The for-profit company has also been fined multiple times for a range of infractions, including problems with the dosage of medications, staff that have been poorly trained, and infections and bed sores that were neglected and allowed to worsen.
According to Arlene Germain, president of the nonprofit group Massachusetts Advocates for Nursing Home Reform, Synergy has injured both patients and health-care providers: “They are leaving with a wide path of destruction behind them, harming the workers and the residents.”
Massachusetts company The Pointe Group is going through the process of being approved to buy 2 of Synergy’s locations in Wilmington and Salem. This company already owns 3 nursing homes in Massachusetts, but 2 have been rated “below average” and 1 has been rated “average” by federal authorities.
KCP Advisory Group is now looking for buyers for the other homes currently owned by Synergy, which is now managing 1 facility, Park Avenue Health Center in Arlington, MA. Clearly this is 1 home too many, and a KCP representative has suggested the arrangement will not last long.
History of Health Harm
With a long history of nursing home resident abuse and neglect, it is extremely disturbing that Synergy has been allowed to maintain control of these properties for so many years. In an incident in 2016, a patient death was simply not reported, and administration later claimed the resident “had no family.”

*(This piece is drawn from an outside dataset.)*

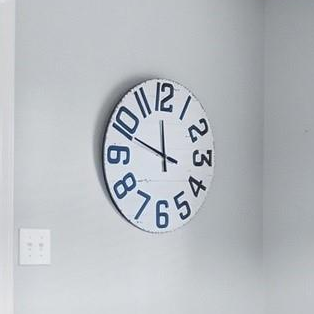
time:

Other tragic cases include a resident who died after being dropped by attendants, and another who fell out of bed and later passed away after not being cared for properly through the night. In a third incident scabies was discovered at Woodbriar Health Center, and all of the residents in that unit had to be treated for 2-to-3 weeks.
This inexcusable lapse in care has had devastating consequences for residents and their families, while administrators lined their pockets with profit. While executives reaped $2 Million into their personal bank accounts, caregivers had to fight to get enough supplies for residents. The company also has a history of spending 20 percent less on residents than the state average.
Caring for Patients, Caring for Staff, Putting People before Profits
Sadly, the cost of nursing home care does not filter down to nursing home attendants and nurses who put in long hours caring for some of our most vulnerable citizens. Researchers argue that residents would have better care if nursing home staff were paid more and there were more people on duty. Those kinds of working conditions would mean less caregiver burnout and better overall care.
Turnover rates for nursing home attendants can be as high as 100 percent in for-profit homes like the ones operated by Synergy. These facilities consistently have lower pay, poorer benefits, heavier workloads, and often do not schedule workers to fit their requested hours and obligations to family.
This turnover rate also makes the cost of nursing home care higher, because facilities have to find new employees. Nursing homes that perform the worst in research studies have staff that are overworked, have the highest turnover rate, and no incentive to provide good care.
Improving these conditions means hiring competent and qualified health-care workers, training them properly, and paying them what they are due. This dangerous cycle of abuse and neglect of both nursing home residents and care providers must stop, not only in facilities formerly owned by Synergy, but in for-profit nursing homes across the country. It is only when we put people before profits that we will see improvements in nursing home care.